■ BRIEF ■
Please pick out and copy every line in the data below that contains the word "jouw".
################
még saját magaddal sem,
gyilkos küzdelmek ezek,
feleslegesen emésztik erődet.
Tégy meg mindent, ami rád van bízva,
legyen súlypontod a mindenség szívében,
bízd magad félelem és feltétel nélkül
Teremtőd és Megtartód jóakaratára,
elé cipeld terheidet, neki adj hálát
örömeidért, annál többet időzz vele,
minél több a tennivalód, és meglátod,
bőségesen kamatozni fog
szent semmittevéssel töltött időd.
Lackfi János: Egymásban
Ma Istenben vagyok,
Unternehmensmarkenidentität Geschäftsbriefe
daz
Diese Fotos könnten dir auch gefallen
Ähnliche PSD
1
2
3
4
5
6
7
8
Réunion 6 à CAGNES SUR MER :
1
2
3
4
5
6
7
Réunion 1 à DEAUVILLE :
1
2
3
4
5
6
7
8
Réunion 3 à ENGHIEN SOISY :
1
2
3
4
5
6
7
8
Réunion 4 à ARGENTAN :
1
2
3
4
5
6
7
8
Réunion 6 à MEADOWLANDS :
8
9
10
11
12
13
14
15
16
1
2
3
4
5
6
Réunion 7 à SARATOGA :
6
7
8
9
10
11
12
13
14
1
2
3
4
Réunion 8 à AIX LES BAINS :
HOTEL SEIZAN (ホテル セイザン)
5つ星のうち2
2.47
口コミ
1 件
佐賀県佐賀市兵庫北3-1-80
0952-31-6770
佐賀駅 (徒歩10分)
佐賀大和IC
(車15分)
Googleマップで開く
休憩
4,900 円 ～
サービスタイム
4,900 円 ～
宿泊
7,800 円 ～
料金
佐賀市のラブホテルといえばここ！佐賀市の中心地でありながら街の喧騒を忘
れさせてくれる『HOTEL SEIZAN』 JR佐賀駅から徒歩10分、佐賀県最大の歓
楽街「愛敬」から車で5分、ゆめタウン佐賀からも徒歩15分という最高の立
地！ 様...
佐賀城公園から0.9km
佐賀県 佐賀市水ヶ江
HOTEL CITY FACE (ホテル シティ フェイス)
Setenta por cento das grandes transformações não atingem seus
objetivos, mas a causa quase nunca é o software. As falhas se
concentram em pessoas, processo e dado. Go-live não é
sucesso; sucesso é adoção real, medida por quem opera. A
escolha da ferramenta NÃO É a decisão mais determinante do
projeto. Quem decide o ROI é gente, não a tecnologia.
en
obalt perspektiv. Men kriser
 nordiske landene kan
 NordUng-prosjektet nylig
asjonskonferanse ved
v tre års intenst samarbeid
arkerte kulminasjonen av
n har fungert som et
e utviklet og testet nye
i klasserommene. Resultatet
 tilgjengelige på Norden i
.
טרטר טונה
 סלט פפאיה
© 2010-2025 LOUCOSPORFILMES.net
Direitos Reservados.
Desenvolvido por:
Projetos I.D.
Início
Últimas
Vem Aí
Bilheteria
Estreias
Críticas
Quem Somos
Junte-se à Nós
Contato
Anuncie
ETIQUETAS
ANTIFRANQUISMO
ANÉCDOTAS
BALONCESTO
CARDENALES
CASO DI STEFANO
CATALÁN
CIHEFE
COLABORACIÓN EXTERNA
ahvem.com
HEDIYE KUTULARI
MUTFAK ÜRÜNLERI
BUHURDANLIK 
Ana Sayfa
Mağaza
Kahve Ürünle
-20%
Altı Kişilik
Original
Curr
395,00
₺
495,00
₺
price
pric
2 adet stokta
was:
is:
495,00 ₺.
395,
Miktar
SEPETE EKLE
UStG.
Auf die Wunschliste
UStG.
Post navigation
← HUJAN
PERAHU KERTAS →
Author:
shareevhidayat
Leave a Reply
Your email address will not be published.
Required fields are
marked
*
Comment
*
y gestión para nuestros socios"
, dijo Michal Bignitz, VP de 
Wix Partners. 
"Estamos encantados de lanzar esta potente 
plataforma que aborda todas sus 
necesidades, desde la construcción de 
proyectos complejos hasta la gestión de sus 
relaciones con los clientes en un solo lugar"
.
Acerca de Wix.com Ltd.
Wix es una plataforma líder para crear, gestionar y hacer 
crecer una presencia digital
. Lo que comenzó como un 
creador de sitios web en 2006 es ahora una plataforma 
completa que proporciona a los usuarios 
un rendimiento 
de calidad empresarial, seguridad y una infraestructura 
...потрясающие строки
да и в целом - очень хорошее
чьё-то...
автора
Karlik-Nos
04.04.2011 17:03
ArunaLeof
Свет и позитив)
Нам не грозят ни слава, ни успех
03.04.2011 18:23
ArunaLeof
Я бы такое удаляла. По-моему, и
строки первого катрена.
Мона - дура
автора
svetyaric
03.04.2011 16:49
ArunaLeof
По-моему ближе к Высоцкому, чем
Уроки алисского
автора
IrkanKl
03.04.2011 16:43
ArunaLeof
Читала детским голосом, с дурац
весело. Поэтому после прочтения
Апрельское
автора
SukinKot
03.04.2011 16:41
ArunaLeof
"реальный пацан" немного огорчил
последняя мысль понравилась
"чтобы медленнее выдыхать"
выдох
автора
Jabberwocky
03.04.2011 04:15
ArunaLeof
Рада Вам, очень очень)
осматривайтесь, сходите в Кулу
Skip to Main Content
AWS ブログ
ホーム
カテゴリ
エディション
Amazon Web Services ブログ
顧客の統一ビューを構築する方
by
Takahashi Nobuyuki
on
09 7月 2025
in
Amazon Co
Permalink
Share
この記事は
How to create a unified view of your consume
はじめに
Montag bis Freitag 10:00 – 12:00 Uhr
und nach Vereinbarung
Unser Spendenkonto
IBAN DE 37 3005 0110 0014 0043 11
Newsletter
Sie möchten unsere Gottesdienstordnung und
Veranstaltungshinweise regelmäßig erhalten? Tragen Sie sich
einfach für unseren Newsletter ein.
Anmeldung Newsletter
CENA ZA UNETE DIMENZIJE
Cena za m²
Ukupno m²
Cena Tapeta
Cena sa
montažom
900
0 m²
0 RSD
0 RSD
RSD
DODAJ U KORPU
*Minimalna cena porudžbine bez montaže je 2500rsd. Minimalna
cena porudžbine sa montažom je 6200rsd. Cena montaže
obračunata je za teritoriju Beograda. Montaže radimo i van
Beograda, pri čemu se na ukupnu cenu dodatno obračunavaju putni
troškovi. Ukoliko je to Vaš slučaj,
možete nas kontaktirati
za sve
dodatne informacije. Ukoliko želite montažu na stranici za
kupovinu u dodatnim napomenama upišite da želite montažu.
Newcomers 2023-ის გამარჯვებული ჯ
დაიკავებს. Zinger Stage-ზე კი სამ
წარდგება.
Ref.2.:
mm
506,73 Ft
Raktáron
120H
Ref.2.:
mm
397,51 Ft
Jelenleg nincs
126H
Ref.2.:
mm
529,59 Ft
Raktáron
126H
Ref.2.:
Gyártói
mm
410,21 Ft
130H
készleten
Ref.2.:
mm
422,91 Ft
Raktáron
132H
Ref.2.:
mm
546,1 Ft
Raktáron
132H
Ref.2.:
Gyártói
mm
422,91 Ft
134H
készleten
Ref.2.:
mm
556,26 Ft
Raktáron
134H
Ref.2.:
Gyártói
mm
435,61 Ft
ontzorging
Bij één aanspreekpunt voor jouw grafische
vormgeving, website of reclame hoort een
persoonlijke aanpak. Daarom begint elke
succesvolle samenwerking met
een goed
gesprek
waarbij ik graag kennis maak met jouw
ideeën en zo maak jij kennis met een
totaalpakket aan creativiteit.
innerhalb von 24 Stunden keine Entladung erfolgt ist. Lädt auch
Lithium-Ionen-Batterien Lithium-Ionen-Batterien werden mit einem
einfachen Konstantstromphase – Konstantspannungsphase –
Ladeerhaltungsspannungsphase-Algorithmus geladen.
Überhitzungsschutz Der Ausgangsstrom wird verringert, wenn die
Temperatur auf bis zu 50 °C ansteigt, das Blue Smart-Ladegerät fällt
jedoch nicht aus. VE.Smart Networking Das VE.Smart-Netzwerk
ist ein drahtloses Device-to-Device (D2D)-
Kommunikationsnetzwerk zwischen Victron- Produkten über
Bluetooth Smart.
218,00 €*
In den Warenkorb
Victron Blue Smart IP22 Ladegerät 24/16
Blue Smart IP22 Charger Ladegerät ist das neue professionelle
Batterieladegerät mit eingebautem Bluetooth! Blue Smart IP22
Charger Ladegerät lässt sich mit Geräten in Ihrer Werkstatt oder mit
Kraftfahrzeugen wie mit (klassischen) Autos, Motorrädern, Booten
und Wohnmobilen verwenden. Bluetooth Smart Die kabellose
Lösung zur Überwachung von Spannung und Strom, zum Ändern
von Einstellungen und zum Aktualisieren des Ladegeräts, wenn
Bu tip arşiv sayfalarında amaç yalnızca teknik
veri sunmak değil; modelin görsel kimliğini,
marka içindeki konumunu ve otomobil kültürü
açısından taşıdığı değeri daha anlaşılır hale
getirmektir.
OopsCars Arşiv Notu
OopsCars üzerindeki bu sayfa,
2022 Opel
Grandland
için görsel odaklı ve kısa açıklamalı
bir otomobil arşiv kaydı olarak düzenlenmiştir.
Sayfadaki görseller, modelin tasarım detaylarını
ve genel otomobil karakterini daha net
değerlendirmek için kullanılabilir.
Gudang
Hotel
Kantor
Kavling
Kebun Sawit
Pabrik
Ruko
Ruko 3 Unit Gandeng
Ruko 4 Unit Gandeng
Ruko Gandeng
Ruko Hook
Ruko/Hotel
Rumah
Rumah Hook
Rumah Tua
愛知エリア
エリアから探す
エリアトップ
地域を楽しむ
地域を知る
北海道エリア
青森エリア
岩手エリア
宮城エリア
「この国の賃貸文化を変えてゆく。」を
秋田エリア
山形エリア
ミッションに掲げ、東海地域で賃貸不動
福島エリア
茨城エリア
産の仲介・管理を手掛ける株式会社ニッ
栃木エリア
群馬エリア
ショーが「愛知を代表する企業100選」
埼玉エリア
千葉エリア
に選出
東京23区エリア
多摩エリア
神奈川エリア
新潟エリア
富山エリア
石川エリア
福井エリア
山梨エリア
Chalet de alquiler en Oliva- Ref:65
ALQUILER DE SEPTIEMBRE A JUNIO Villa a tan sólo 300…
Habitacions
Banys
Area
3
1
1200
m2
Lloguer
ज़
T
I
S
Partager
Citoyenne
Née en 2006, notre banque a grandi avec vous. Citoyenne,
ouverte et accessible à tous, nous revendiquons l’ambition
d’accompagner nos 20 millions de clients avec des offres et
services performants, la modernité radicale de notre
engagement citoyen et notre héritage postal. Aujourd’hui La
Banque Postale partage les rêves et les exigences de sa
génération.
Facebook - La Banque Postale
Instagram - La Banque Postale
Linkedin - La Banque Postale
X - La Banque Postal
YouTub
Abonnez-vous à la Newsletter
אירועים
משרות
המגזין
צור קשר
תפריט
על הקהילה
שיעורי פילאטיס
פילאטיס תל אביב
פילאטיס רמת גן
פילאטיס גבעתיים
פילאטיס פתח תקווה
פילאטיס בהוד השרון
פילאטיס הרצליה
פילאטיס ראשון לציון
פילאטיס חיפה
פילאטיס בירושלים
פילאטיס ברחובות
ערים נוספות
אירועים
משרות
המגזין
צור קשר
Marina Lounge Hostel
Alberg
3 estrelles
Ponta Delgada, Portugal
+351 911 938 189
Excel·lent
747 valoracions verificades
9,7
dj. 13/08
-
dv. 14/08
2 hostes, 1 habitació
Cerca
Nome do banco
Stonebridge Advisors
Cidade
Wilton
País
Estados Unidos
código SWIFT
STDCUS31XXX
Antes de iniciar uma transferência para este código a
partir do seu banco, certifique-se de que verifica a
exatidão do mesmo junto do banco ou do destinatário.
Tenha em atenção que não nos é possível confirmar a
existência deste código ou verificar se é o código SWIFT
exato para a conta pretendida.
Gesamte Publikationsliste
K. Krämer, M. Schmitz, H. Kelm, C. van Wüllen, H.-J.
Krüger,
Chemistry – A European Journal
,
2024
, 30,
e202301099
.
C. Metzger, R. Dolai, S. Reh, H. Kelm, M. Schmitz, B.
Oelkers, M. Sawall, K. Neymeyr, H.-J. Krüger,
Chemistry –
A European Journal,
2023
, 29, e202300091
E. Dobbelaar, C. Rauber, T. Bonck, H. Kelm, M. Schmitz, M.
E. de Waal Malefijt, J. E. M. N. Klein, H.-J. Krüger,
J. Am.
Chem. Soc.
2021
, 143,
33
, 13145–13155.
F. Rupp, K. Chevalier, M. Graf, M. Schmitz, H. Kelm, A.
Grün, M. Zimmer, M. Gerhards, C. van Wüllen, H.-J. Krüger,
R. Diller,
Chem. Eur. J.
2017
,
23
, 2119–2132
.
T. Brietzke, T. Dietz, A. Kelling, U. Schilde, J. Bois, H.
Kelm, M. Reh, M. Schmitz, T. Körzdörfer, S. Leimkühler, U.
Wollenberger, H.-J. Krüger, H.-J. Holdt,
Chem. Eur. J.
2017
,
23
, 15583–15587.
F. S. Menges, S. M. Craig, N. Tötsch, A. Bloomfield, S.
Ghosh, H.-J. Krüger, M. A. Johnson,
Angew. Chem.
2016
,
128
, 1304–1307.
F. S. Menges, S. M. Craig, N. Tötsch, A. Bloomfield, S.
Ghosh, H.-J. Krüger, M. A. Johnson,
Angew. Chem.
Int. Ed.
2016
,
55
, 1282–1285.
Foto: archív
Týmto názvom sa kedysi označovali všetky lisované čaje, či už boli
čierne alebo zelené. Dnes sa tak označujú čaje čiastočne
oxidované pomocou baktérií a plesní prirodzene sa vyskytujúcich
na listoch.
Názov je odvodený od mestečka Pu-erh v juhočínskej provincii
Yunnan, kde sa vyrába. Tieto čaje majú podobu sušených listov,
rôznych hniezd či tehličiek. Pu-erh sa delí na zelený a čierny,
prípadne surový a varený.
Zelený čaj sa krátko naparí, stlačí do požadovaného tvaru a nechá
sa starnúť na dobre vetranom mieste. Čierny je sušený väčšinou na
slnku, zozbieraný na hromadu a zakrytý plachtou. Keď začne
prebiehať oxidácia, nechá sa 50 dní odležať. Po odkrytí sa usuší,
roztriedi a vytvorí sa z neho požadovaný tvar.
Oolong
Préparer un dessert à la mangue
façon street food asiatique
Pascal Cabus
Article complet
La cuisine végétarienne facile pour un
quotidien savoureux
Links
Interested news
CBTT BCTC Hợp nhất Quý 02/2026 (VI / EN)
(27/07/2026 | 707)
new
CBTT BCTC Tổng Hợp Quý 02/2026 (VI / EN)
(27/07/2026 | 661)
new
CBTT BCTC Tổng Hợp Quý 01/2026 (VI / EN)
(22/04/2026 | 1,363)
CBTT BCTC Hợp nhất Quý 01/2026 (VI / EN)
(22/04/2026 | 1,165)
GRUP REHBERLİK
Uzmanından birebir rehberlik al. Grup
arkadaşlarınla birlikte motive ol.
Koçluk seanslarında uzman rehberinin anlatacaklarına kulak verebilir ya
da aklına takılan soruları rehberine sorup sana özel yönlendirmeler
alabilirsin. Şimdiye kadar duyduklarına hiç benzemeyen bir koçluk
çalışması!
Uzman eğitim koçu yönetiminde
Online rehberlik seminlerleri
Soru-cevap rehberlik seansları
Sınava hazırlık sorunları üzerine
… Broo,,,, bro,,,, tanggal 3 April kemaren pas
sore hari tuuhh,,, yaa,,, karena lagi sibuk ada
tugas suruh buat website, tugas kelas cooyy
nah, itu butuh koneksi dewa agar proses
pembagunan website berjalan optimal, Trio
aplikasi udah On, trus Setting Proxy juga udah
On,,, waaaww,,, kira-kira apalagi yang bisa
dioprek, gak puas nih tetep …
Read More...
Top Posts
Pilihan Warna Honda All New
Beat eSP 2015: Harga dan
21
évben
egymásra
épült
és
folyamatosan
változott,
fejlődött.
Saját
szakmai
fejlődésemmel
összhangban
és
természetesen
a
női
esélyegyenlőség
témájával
################
■ EXERCISE RESPONSE ■
Bij één aanspreekpunt voor jouw grafische
waarbij ik graag kennis maak met jouw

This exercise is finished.